Kimberly Helvey, senior litigation counsel of the DOJ’s Office of Immigration Litigation District Court Section, has filed a motion that seeks to have Woodruff disqualified from a case.
Helvey is counsel for U.S. Department of Homeland Security Secretary Jeh Johnson and co-respondents in Amalia Abo Guanlao’s lawsuit.
Helvey said that Woodruff was disbarred by the CNMI Supreme Court in 2013 and lacks a law license in another state or territory. She also disclosed that Woodruff had never notified the district court that the U.S. Supreme Court had suspended him from practice before it.
Helvey pointed out that on Oct. 11, 2016, before the U.S. Supreme Court suspended Woodruff or more than a month before the filing of Guanlao’s second amended petition, the Hawaii Supreme Court issued a reciprocal discipline disbarring Woodruff.
When asked for comments about the motion for disqualification, Woodruff said Helvey is “trying to derail the case with a delaying tactic” that would deprive Guanlao of her right to a counsel of her choice.
“She is trying to achieve through the back door what she could not do through the front door with her previous motion,” he said.
Woodruff believes that Helvey’s motion are violations of the rules of professional conduct and are sanctionable under Rule 11.
Woodruff said Helvey is trying to do through a disqualification motion what she failed to do with her motion to strike Guanlao’s second amended petition.
He said the motion to disqualify is barred by the same case law as the previous motion was.
Moreover, Woodruff said, there is no legitimate legal or factual basis for the disqualification motion.
He said the arguments that the DOJ litigator makes are not a proper basis under the law for disqualification of an attorney.
“Generally, disqualification of counsel is available only in cases of conflict of interest or conduct detrimental to the interests of justice in or directly related to the immediate proceeding,” Woodruff said.
Woodruff said having lost her previous “frivolous motion,” Helvey is forced to concede that he is duly authorized to practice in the U.S. District Court for the NMI.

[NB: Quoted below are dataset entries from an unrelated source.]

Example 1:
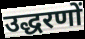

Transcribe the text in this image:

उद्धरणों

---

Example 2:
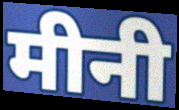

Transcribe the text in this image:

मीनी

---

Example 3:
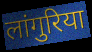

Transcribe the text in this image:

लांगुरिया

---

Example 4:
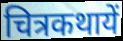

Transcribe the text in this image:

चित्रकथायें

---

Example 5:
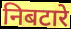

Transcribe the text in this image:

निबटारे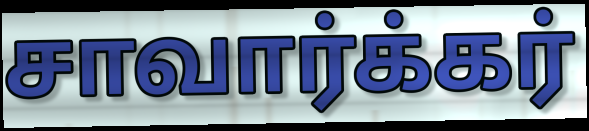
சாவார்க்கர்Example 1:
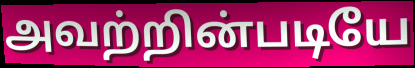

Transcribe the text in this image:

அவற்றின்படியே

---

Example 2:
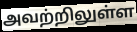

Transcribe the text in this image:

அவற்றிலுள்ள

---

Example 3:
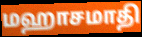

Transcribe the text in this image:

மஹாசமாதி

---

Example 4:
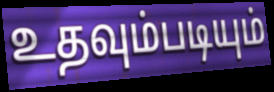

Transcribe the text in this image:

உதவும்படியும்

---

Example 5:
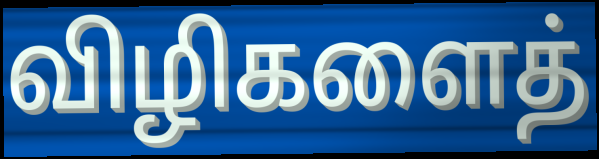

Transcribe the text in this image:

விழிகளைத்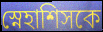
স্নেহাশিসকেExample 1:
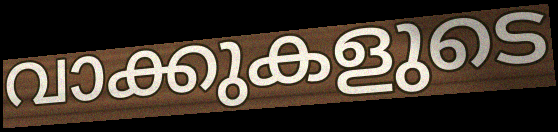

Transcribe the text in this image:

വാക്കുകളുടെ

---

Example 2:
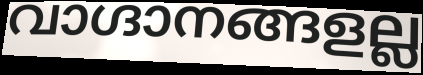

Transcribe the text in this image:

വാഗ്ദാനങ്ങളല്ല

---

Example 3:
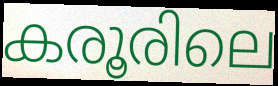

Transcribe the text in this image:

കരൂരിലെ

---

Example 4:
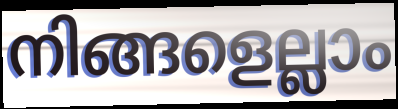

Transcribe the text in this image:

നിങ്ങളെല്ലാം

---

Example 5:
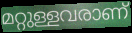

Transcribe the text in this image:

മറ്റുള്ളവരാണ്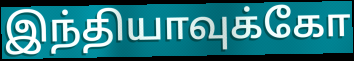
இந்தியாவுக்கோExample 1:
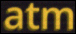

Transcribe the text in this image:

atm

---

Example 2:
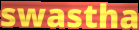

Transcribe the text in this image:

swastha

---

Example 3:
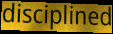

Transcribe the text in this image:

disciplined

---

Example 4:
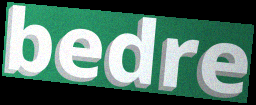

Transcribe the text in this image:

bedre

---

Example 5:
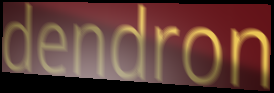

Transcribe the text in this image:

dendronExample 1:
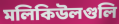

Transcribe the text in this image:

মলিকিউলগুলি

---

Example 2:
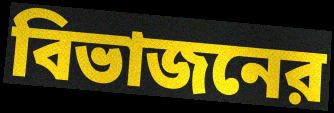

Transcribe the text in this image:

বিভাজনের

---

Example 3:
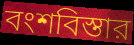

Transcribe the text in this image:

বংশবিস্তার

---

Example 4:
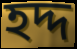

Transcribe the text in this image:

হদ্দ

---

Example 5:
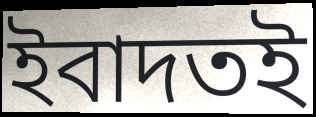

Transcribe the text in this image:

ইবাদতইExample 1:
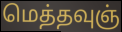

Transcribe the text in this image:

மெத்தவுஞ்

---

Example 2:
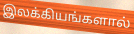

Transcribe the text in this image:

இலக்கியங்களால்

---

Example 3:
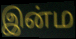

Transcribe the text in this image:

இன்ம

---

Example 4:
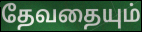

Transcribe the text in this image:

தேவதையும்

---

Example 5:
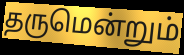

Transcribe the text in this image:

தருமென்றும்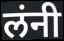
लंनीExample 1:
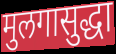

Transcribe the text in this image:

मुलगासुद्धा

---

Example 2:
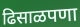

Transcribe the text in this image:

ढिसाळपणा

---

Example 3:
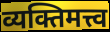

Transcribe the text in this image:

व्यक्तिमत्त्व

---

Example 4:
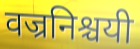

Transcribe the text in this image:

वज्रनिश्चयी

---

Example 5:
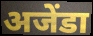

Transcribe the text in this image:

अजेंडा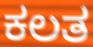
ಕಲತ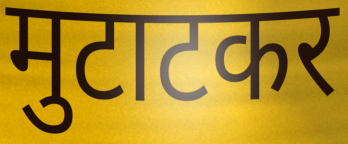
मुटाटकरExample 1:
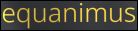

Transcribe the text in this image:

equanimus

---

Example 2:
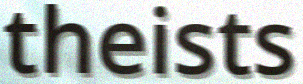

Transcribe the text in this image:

theists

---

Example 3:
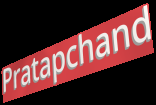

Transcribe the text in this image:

Pratapchand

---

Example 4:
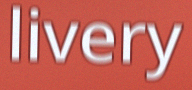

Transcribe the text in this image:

livery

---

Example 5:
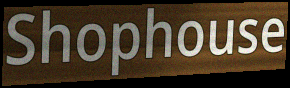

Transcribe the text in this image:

ShophouseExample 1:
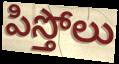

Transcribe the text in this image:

పిస్తోలు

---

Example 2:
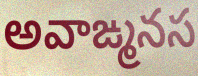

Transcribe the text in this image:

అవాఙ్మనస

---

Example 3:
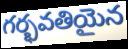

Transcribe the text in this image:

గర్భవతియైన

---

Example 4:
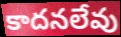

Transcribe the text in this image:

కాదనలేవు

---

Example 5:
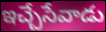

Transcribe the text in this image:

ఇచ్చేసేవాడు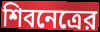
শিবনেত্রেরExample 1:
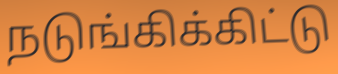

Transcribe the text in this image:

நடுங்கிக்கிட்டு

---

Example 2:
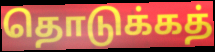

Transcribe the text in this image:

தொடுக்கத்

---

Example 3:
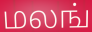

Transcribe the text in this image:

மலங்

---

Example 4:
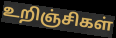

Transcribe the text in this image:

உறிஞ்சிகள்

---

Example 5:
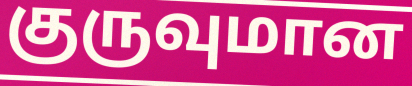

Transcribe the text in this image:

குருவுமான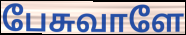
பேசுவாளேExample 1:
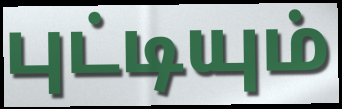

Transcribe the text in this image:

புட்டியும்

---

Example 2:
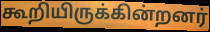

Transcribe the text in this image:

கூறியிருக்கின்றனர்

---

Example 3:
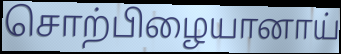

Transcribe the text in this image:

சொற்பிழையானாய்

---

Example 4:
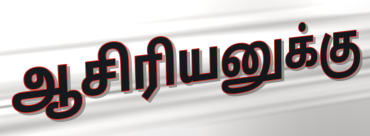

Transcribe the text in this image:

ஆசிரியனுக்கு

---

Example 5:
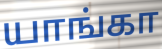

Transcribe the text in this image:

யாங்காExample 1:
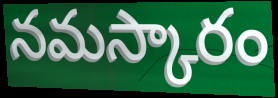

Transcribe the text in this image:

నమస్కారం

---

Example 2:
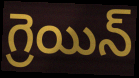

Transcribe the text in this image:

గ్రెయిన్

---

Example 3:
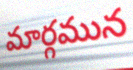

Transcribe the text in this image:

మార్గమున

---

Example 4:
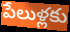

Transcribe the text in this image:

పేలుళ్లకు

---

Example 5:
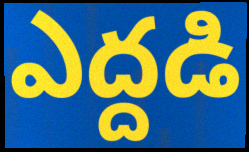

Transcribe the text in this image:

ఎద్దడిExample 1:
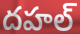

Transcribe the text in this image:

దహల్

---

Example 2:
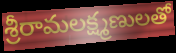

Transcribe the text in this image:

శ్రీరామలక్ష్మణులతో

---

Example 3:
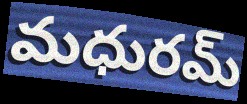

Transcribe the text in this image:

మధురమ్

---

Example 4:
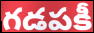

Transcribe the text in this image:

“That fact really is the end of the inquiry, as she does not allege, and cannot, any conduct in or related to Ms. Guanlao’s case that could be considered detrimental to the interests of justice (except her own conduct),” the lawyer said.
Woodruff described Helvey’s arguments as “distorted and completely irrelevant.”
He said he could make detailed responses to Helvey’s contentions about Hawaii and the U.S. Supreme Court, but they are irrelevant to anything except in those courts.
Woodruff said the U.S. Supreme Court action is a procedural suspension (by the clerk, not the justices), pursuant to the rules of that court, while that court undertakes the kind of review required by the Constitution of every court.
“It is not substantive in any sense,” he pointed out.
For its part, Woodruff said, the Hawaii court, inexplicably and erroneously imposed reciprocal disbarment based on the CNMI action.
“It was not an independent disciplinary action,” said Woodruff, adding that the peculiar error of the Hawaii Supreme Court is being addressed in due course.
Woodruff noted that he has never been engaged in active practice in Hawaii.
Guanlao, a Filipino mother who has been in the CNMI for 23 years now, has two minor U.S. citizen children but was deemed by the U.S. Immigration as removable from the CNMI.
Aside from Johnson, Guanlao is suing U.S. Attorney General Loretta E. Lynch, U.S. Immigration and Customs Enforcement supervisory detention and deportation officer Gerald Zedde, DHS Enforcement and Removal Operations acting supervisor M. Samaniego, ICE immigration officer G. Andersen, U.S. Citizenship and Immigration Services district director David Gulick, USCIS/DHS Guam/CNMI field office director Stephen P. Green, USCIS/DHS Guam/CNMI acting field office director Irene Adame, USCIS/DHS California Service Center directors Rosemary Langley Melville and Kathy A. Baran, and USCIS/DHS California Service Center acting director Donna P. Campagnolo.
U.S. District Court for the NMI Chief Judge Ramona V. Manglona has stayed pending further court’s order the removal of Guanlao while the court hears her petition on the merits.